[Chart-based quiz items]
* * * *

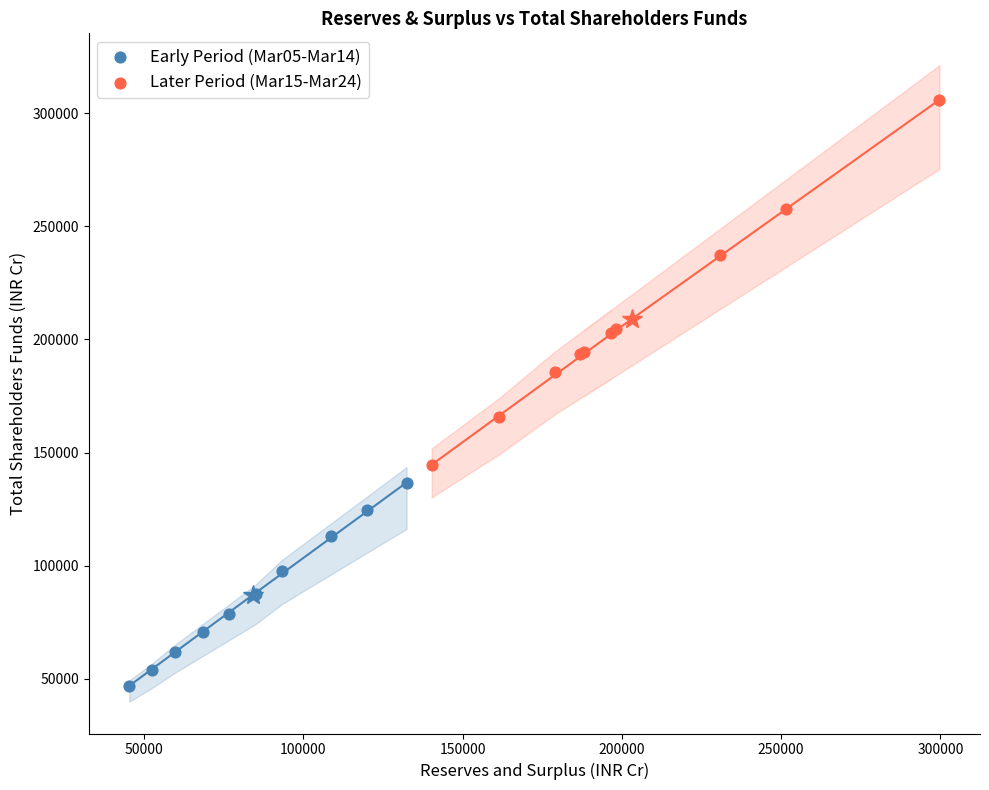

What are all the series names shown in the legend?

Early Period (Mar05-Mar14), Later Period (Mar15-Mar24)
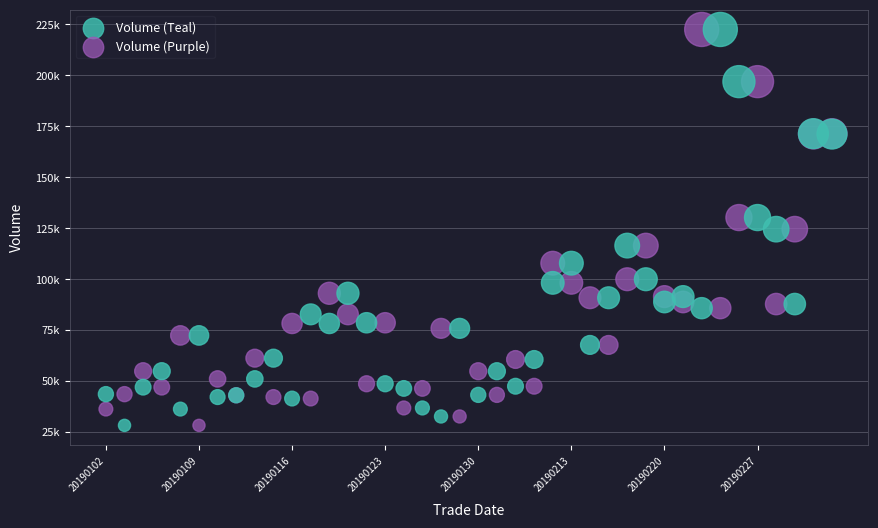

What are all the series names shown in the legend?

Volume (Teal), Volume (Purple)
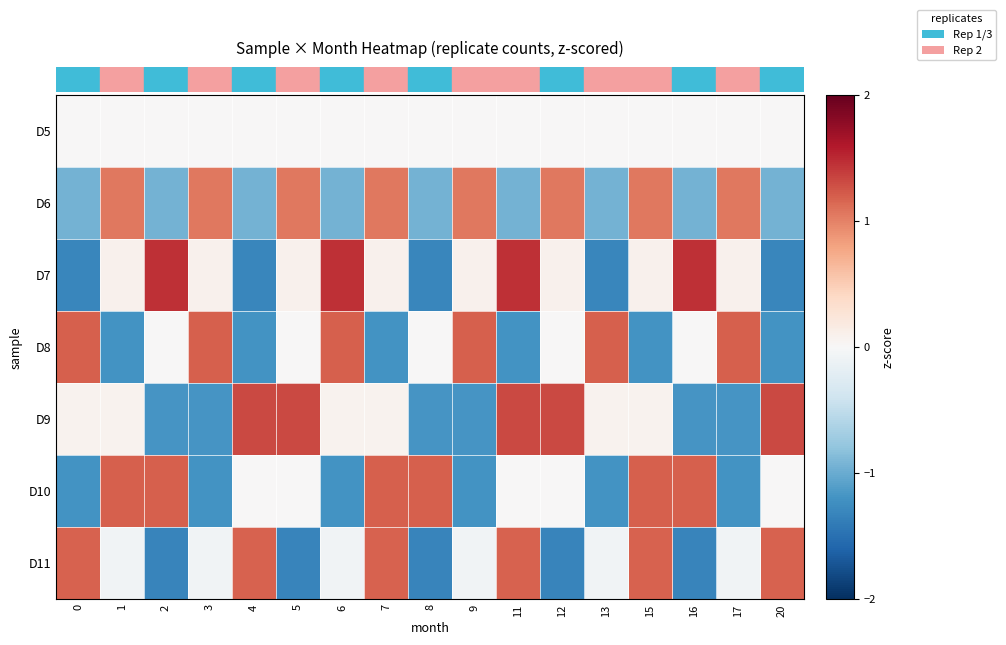

What is the spread (max minus min) of values at 17?

2.4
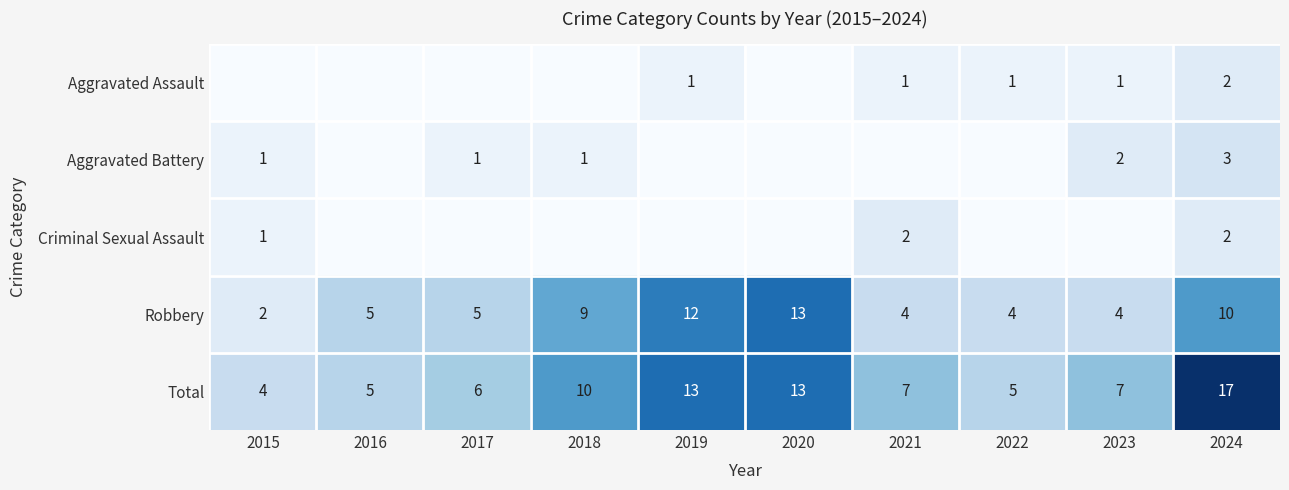

The value of Robbery at 2016 is 8. True or false?

False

* * * *

● **Your instructions**:
Rewrite all of the items above, changing "series names" to "series labels" wherever it appears and leaving everything else as it is. Leave the pictures out of your version.

● **Your response**:
What are all the series labels shown in the legend?

Early Period (Mar05-Mar14), Later Period (Mar15-Mar24)

What are all the series labels shown in the legend?

Volume (Teal), Volume (Purple)

What is the spread (max minus min) of values at 17?

2.4

The value of Robbery at 2016 is 8. True or false?

False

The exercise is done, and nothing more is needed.